Supplied information section start
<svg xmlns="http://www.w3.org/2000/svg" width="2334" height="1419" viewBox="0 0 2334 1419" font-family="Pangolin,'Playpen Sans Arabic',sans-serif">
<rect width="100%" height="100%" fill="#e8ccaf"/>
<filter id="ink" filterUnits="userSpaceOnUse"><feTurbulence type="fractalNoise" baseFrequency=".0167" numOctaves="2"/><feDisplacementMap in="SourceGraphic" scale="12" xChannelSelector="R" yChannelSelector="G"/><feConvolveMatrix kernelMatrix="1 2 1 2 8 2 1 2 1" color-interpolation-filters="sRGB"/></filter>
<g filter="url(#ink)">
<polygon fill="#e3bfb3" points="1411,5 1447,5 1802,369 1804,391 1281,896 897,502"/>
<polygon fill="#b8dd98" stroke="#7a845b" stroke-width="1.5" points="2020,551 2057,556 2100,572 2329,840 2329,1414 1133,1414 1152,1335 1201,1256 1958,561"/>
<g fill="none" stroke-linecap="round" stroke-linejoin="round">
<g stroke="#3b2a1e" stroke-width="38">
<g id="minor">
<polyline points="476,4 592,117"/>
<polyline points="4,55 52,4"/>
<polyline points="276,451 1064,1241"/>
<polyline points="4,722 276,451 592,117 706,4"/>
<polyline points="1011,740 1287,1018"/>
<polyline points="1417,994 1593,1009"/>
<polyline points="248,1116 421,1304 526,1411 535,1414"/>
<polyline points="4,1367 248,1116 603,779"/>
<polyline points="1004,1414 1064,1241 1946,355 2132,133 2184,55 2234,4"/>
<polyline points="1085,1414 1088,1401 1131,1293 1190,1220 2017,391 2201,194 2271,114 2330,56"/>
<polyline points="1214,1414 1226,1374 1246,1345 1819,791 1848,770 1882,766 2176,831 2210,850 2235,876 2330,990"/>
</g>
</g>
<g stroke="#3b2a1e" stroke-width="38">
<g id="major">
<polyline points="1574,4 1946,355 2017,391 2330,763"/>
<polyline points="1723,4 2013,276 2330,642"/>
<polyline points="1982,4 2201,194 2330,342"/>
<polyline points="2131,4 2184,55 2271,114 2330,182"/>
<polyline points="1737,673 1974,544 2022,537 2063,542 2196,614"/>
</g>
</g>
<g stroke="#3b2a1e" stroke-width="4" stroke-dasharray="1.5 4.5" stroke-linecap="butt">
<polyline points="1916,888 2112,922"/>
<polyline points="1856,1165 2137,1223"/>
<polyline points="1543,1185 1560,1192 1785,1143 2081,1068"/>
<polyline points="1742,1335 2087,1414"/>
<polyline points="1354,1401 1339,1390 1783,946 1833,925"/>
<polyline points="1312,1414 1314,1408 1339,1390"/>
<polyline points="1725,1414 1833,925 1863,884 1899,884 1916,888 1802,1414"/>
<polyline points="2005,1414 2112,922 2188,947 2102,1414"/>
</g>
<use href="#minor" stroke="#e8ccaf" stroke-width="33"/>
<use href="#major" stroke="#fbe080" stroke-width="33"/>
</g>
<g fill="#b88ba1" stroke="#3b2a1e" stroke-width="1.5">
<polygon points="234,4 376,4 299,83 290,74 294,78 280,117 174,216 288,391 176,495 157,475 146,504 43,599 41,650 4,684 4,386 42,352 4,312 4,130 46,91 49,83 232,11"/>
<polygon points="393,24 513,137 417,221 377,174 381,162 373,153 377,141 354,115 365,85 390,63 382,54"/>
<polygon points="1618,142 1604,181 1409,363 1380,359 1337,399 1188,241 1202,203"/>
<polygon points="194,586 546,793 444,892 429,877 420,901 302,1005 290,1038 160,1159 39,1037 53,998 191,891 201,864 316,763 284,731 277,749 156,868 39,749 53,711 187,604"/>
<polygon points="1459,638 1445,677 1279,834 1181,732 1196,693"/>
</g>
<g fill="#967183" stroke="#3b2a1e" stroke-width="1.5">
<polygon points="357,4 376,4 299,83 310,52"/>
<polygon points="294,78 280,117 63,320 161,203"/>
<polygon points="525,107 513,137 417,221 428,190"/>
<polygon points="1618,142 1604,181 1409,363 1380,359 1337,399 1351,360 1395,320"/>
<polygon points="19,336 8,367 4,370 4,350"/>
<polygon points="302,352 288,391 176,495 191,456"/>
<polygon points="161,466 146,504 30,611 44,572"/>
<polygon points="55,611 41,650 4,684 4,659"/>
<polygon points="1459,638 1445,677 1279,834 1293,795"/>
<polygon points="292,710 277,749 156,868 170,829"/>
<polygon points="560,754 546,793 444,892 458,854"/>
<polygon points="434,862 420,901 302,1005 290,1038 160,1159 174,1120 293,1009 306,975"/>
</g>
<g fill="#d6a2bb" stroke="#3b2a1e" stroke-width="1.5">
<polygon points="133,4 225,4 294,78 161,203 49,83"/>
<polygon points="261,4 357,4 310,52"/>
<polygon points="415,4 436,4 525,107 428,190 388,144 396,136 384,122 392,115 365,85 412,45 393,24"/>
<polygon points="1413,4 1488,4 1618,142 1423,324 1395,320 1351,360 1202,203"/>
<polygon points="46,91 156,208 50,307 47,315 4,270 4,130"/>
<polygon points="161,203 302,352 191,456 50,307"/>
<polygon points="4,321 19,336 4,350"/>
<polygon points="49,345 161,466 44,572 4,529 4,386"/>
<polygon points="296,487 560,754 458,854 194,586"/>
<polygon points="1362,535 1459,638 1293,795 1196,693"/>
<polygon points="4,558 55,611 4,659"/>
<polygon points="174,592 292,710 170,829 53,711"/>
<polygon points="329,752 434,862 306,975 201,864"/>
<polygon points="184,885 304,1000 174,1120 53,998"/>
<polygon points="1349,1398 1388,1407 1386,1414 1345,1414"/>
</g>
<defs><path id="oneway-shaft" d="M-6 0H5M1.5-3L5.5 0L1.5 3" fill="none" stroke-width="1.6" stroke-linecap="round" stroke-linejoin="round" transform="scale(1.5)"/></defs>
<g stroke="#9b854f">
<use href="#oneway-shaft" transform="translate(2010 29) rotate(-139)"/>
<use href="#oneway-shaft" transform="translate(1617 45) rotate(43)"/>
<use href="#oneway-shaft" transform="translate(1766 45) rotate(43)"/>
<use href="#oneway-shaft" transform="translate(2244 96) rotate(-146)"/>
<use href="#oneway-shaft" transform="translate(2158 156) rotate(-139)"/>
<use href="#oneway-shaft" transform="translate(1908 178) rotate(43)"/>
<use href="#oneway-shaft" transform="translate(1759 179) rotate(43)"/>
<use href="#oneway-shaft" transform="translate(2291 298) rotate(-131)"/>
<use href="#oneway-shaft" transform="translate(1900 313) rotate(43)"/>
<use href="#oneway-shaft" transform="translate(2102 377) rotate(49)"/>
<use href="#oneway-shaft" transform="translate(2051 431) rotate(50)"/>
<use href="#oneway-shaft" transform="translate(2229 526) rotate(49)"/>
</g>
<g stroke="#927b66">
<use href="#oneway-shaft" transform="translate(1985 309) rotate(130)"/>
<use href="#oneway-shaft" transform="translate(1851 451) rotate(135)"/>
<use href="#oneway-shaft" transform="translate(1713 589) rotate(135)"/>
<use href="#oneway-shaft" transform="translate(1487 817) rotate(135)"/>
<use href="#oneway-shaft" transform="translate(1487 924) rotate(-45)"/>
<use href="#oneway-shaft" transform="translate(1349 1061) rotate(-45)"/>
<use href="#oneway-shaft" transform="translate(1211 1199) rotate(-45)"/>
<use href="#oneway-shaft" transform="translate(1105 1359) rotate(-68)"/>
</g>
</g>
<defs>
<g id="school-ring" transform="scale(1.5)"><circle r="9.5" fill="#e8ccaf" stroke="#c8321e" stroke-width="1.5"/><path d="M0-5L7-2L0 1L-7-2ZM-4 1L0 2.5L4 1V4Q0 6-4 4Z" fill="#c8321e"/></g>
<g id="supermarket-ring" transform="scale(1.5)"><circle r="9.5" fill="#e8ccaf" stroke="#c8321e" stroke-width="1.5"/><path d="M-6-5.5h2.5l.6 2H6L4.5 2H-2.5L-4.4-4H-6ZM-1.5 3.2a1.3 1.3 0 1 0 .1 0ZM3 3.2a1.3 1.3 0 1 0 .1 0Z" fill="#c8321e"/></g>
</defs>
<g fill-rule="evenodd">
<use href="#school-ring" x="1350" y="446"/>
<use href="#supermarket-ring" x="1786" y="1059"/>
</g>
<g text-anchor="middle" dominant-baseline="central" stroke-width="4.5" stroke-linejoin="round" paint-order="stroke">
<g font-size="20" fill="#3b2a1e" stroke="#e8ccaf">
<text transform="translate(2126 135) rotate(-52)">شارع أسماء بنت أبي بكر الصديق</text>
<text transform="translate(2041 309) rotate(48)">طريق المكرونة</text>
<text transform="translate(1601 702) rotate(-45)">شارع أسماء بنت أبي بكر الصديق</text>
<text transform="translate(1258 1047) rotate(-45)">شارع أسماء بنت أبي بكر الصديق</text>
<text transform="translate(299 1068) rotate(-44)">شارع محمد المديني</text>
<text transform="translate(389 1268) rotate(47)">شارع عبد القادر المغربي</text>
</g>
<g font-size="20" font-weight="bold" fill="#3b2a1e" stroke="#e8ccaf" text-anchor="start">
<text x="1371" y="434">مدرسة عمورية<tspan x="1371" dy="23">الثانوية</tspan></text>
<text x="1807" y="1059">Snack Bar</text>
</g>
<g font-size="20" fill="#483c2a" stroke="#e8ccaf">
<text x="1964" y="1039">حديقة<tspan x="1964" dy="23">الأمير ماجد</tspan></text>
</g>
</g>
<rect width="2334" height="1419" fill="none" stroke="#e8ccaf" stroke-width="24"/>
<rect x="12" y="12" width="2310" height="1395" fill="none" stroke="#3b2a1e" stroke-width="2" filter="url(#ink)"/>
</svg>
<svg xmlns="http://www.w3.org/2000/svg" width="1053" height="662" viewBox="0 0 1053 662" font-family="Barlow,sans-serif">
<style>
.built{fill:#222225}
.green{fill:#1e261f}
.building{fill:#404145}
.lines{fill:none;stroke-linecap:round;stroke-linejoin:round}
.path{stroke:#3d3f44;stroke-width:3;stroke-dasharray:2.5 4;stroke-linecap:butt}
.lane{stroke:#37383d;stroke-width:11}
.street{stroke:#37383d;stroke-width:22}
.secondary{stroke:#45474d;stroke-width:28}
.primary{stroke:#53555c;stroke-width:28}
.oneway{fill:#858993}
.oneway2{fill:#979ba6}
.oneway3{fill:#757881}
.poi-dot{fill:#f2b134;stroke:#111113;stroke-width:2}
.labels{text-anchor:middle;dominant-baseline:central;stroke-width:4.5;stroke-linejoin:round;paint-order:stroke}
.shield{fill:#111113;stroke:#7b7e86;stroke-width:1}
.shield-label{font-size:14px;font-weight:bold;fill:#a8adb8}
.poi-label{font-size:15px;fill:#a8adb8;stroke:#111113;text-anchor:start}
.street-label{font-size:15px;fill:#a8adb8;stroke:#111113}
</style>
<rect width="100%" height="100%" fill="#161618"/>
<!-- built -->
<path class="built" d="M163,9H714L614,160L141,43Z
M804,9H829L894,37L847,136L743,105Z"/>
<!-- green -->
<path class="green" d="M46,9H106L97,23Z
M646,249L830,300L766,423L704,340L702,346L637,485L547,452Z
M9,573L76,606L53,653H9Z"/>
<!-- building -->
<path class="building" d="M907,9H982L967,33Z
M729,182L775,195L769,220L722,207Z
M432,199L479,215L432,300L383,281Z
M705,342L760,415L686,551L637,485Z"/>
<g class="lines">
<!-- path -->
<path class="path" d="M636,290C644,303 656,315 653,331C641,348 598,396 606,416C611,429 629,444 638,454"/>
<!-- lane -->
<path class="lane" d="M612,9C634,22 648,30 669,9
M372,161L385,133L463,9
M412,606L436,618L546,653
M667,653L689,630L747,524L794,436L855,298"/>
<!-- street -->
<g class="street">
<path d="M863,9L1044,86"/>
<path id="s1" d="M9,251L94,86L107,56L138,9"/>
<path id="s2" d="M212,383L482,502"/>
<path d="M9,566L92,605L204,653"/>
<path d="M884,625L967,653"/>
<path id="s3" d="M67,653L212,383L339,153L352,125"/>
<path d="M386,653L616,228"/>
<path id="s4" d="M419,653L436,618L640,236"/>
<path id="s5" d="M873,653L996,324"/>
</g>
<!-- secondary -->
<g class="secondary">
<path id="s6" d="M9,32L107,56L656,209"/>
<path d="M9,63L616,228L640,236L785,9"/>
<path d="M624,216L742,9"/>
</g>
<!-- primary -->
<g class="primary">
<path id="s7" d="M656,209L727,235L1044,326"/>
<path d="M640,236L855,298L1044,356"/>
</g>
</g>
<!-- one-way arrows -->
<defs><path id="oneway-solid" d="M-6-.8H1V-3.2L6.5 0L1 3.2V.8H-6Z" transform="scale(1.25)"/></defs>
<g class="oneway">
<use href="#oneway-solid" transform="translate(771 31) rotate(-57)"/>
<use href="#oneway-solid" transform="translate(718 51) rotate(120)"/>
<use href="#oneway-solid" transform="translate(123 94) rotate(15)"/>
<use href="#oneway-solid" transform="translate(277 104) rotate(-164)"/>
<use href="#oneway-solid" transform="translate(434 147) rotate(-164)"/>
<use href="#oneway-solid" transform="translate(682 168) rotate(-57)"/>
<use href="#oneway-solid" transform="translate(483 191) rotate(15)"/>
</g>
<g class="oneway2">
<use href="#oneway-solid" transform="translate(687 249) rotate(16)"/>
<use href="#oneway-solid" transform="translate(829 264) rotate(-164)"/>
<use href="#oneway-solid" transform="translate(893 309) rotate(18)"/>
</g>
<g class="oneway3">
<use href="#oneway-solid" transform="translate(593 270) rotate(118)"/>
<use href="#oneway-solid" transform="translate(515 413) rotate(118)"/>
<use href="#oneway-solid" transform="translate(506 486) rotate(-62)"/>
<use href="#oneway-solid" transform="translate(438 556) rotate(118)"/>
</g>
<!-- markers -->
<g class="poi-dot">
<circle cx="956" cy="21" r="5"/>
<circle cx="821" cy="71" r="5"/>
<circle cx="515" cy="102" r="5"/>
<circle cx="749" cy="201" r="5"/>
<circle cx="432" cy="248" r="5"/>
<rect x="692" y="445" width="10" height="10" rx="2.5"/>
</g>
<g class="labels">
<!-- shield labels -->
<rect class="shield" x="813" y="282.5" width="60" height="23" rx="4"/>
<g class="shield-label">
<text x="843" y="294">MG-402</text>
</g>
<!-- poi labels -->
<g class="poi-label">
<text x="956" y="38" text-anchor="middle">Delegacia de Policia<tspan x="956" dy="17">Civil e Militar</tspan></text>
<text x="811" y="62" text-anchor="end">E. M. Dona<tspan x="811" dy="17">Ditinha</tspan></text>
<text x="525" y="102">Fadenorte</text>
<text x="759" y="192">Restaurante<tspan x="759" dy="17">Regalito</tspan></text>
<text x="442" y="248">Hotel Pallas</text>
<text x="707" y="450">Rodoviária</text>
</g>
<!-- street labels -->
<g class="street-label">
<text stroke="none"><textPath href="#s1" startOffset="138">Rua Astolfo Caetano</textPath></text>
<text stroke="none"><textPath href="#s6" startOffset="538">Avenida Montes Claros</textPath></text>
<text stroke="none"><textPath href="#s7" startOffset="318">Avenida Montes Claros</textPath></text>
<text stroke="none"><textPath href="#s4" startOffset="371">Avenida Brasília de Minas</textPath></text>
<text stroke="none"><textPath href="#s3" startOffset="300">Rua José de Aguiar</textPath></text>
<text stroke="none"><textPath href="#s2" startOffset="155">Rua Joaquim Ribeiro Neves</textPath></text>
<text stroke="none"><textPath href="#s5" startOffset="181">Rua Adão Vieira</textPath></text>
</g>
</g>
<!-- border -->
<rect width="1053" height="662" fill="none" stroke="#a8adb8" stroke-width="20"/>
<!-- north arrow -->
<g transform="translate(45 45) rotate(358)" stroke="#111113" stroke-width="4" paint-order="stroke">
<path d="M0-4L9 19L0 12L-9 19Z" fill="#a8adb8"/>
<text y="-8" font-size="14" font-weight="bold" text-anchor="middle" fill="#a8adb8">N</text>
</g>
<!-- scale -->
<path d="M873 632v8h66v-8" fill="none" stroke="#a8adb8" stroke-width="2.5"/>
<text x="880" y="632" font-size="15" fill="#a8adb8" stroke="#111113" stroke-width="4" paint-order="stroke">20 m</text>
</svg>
Supplied information section end
Each line above that contains the word "dominant" must be copied.

<g text-anchor="middle" dominant-baseline="central" stroke-width="4.5" stroke-linejoin="round" paint-order="stroke">
.labels{text-anchor:middle;dominant-baseline:central;stroke-width:4.5;stroke-linejoin:round;paint-order:stroke}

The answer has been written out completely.